INFORMATION>
====
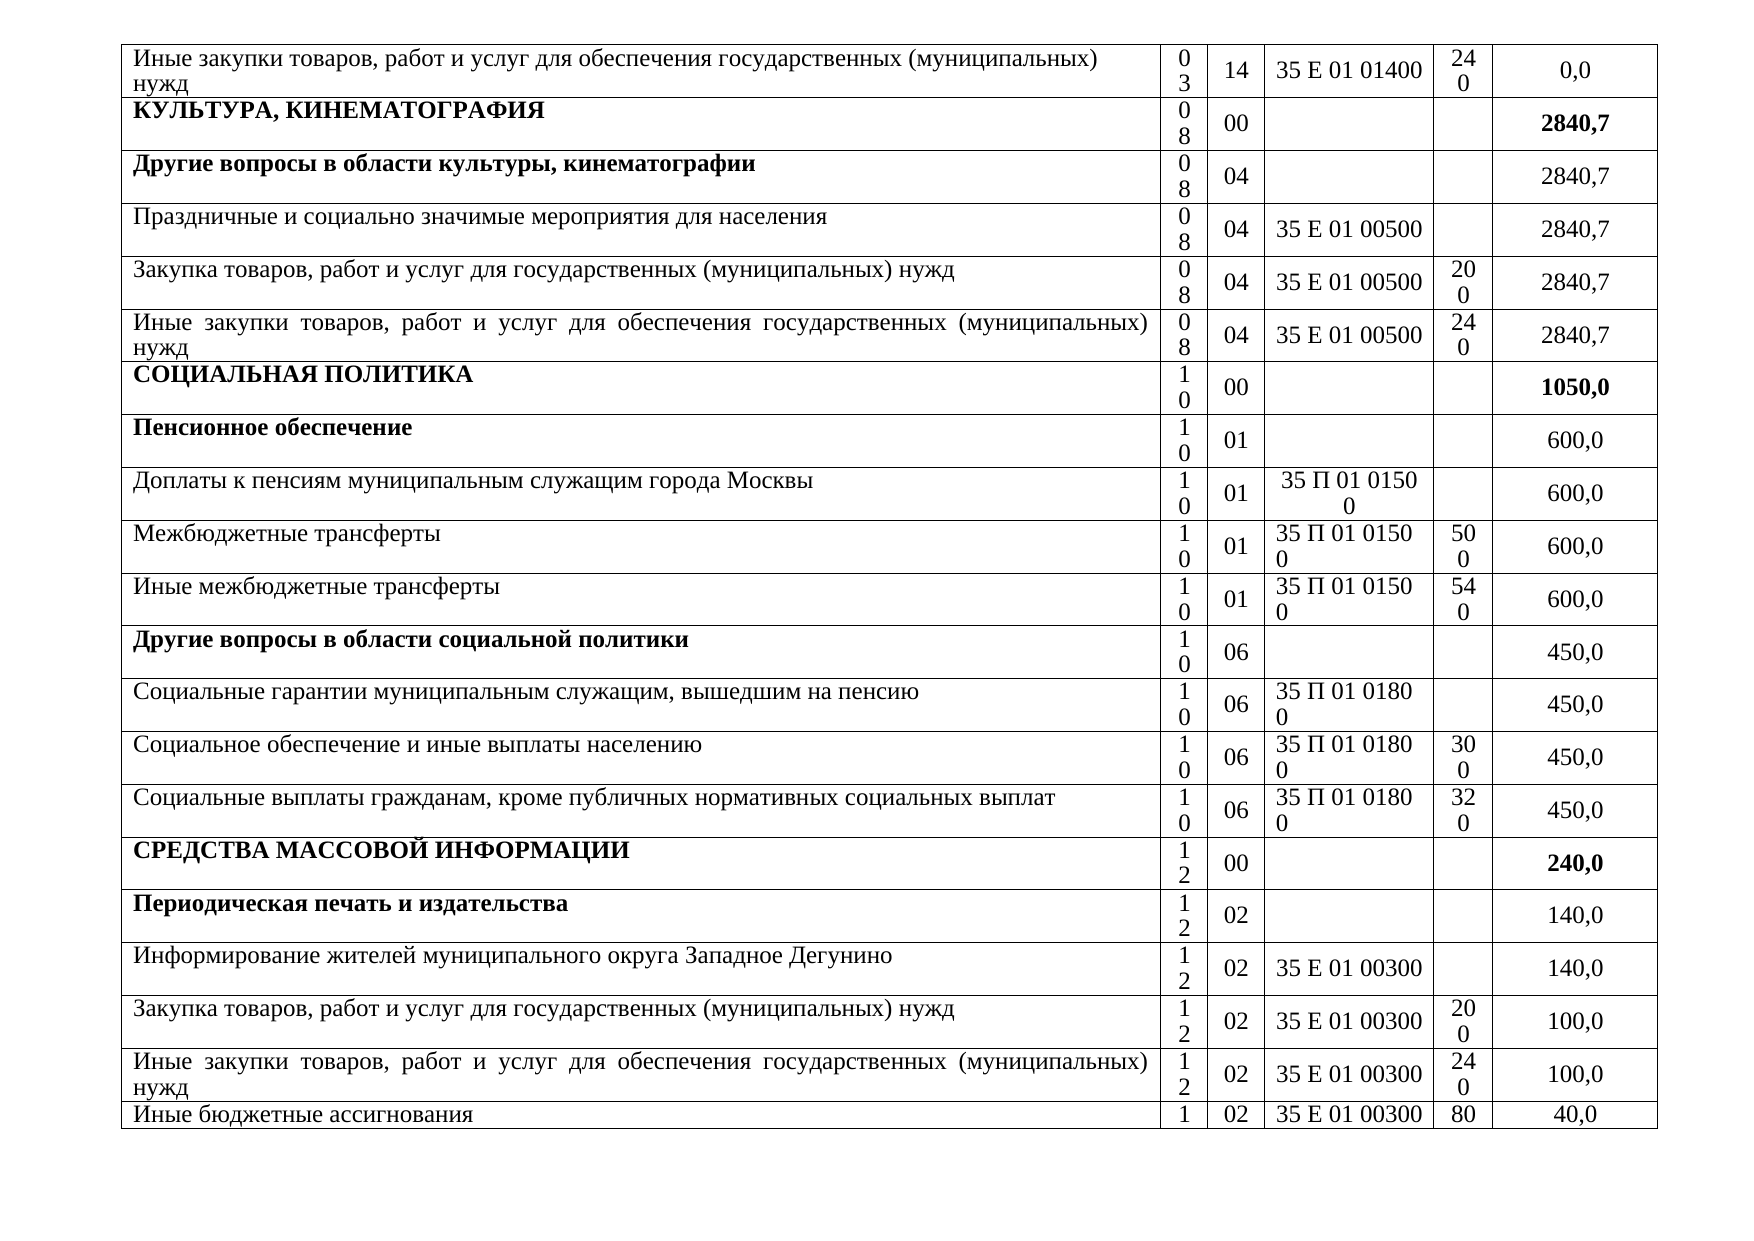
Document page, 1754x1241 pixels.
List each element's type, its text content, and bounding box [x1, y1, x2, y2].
====
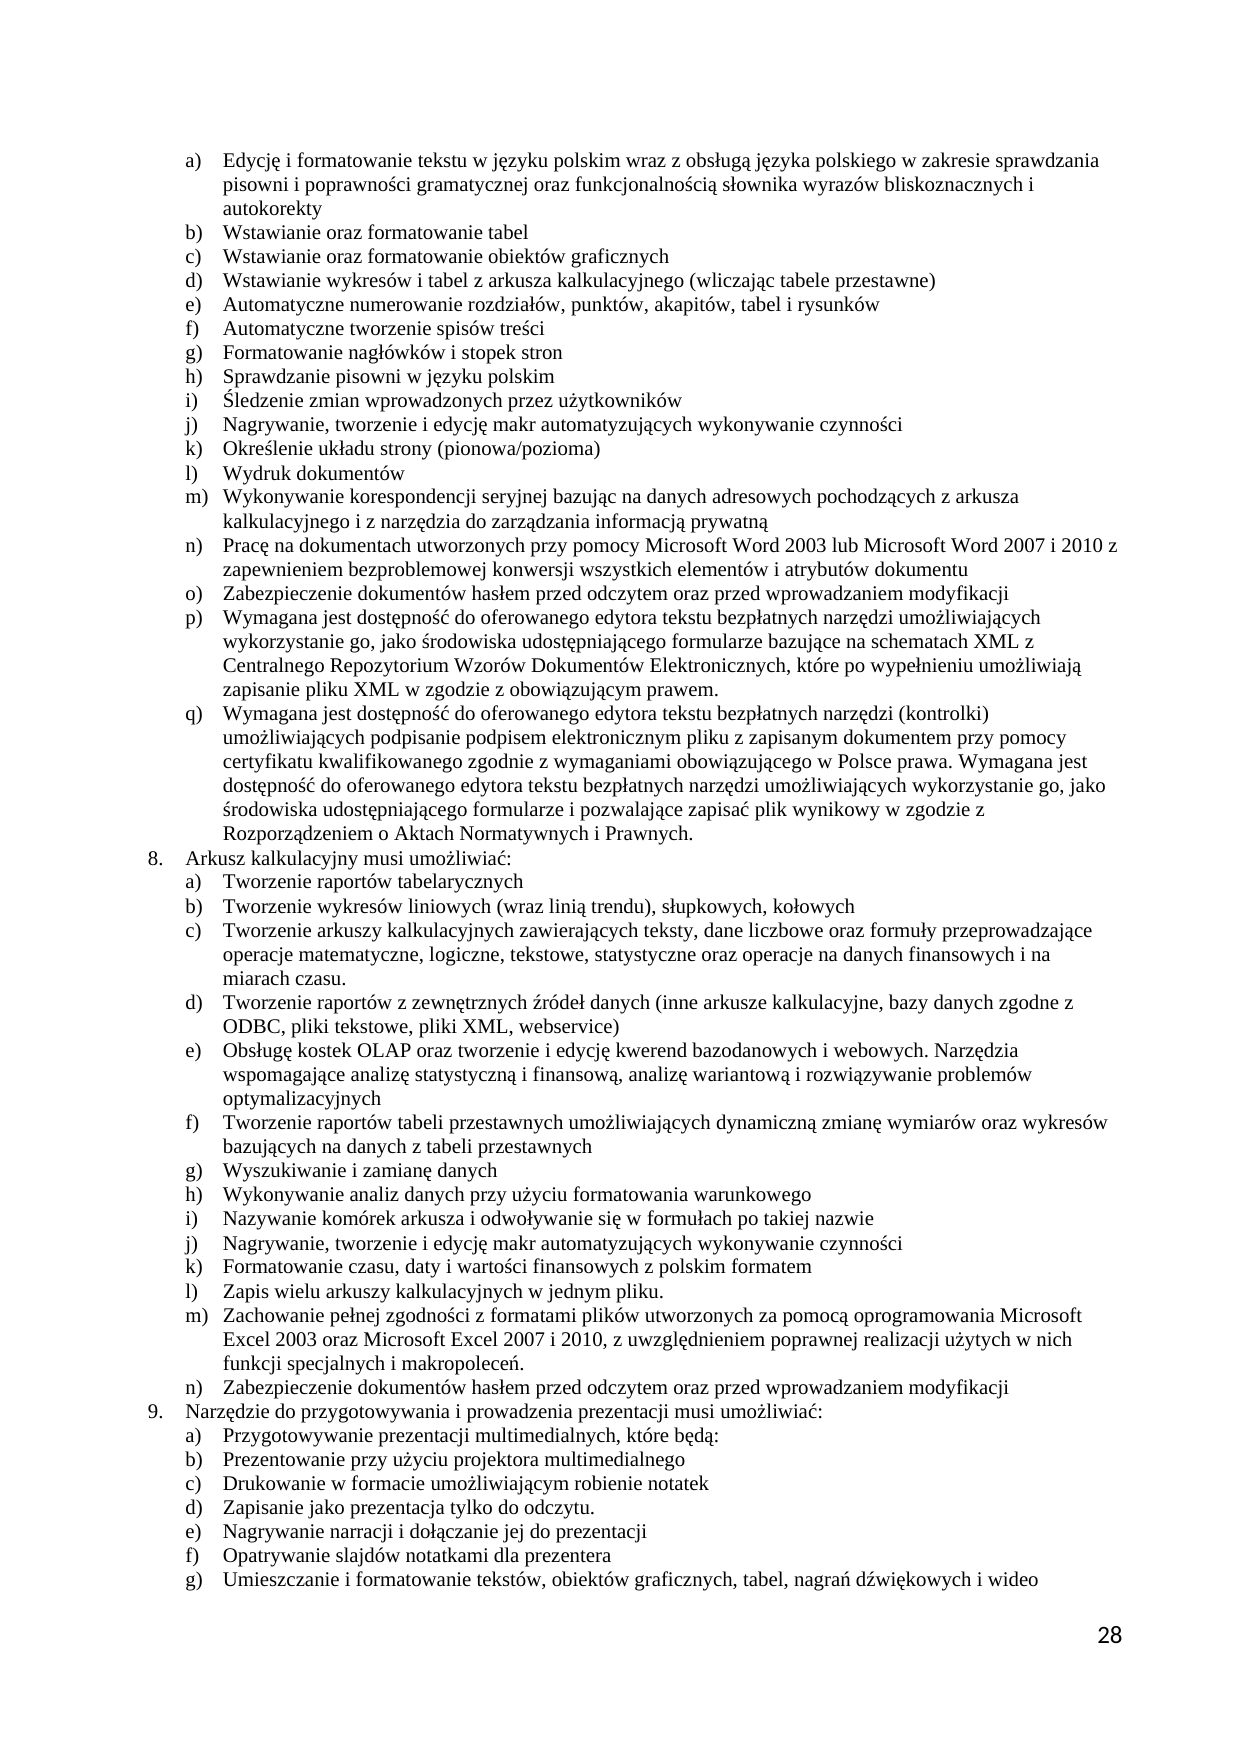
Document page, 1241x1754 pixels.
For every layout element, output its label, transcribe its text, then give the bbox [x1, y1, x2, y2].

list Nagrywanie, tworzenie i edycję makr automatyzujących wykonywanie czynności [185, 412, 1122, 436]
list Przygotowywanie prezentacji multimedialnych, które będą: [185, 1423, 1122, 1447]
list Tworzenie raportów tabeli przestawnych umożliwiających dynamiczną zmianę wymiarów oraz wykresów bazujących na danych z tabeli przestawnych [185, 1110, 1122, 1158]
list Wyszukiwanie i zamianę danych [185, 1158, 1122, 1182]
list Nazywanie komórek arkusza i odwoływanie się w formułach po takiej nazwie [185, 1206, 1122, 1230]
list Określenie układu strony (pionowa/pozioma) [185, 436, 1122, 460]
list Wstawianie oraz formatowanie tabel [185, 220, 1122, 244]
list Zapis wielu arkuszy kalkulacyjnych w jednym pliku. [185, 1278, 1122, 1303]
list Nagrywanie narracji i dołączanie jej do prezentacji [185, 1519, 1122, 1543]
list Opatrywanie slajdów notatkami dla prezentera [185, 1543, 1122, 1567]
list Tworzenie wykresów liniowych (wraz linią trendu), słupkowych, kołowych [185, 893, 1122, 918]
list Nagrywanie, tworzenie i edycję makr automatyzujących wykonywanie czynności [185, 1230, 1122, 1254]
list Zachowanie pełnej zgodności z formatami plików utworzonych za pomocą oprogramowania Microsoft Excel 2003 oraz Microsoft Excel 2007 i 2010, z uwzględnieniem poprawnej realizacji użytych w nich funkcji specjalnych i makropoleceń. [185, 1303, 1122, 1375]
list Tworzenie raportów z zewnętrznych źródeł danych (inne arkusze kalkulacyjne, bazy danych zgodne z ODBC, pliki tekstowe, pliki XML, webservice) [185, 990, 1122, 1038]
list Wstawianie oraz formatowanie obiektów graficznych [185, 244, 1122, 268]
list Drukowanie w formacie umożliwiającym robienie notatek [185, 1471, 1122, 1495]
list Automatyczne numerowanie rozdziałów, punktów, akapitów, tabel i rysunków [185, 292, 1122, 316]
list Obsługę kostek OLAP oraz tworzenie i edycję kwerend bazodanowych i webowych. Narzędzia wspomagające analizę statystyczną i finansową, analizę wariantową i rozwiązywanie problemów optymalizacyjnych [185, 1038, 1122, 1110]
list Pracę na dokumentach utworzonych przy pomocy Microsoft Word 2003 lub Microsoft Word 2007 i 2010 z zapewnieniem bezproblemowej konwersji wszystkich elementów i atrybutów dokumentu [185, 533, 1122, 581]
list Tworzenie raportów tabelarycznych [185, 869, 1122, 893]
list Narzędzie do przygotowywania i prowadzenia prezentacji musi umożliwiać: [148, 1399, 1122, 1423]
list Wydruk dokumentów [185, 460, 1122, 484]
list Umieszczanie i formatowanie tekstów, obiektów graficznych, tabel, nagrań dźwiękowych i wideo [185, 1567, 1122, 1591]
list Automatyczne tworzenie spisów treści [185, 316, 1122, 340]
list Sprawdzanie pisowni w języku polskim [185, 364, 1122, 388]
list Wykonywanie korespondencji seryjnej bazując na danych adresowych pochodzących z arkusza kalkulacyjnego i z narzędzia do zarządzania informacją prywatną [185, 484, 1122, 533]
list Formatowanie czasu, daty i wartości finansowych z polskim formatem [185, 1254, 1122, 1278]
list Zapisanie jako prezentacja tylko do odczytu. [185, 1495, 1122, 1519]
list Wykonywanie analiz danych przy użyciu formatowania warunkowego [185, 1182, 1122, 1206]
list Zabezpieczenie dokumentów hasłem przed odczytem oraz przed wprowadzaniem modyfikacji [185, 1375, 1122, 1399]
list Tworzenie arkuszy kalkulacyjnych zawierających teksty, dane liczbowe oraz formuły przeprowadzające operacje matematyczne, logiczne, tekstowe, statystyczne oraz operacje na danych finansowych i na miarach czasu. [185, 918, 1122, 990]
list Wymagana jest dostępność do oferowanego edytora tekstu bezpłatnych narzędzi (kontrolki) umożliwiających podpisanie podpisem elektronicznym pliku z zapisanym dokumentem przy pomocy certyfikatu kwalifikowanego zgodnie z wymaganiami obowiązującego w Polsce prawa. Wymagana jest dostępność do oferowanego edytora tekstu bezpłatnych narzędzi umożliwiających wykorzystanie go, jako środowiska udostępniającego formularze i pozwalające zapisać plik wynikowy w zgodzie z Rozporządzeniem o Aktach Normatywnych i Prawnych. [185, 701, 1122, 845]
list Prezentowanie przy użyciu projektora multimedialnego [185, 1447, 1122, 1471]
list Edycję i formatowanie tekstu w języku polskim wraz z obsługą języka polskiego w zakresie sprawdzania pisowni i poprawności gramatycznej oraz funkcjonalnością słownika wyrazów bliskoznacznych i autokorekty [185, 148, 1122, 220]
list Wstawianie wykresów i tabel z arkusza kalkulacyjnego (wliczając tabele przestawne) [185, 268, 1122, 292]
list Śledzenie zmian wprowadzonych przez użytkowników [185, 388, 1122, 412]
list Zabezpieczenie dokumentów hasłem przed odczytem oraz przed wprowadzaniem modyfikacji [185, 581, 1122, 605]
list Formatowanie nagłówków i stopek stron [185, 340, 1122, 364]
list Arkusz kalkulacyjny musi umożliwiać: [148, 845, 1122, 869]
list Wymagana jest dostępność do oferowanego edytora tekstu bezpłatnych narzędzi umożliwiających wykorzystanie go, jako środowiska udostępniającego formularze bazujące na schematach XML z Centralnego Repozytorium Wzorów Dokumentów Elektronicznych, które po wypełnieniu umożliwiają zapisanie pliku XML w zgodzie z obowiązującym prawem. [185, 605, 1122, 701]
====
WORK REQUIRED>
Copy verbatim, from the listing above, each line from the one containing "Document page, 1754x1241 pixels." down to the one containing "List each element's", inclusive.

RESULT>
Document page, 1754x1241 pixels.
List each element's type, its text content, and bounding box [x1, y1, x2, y2].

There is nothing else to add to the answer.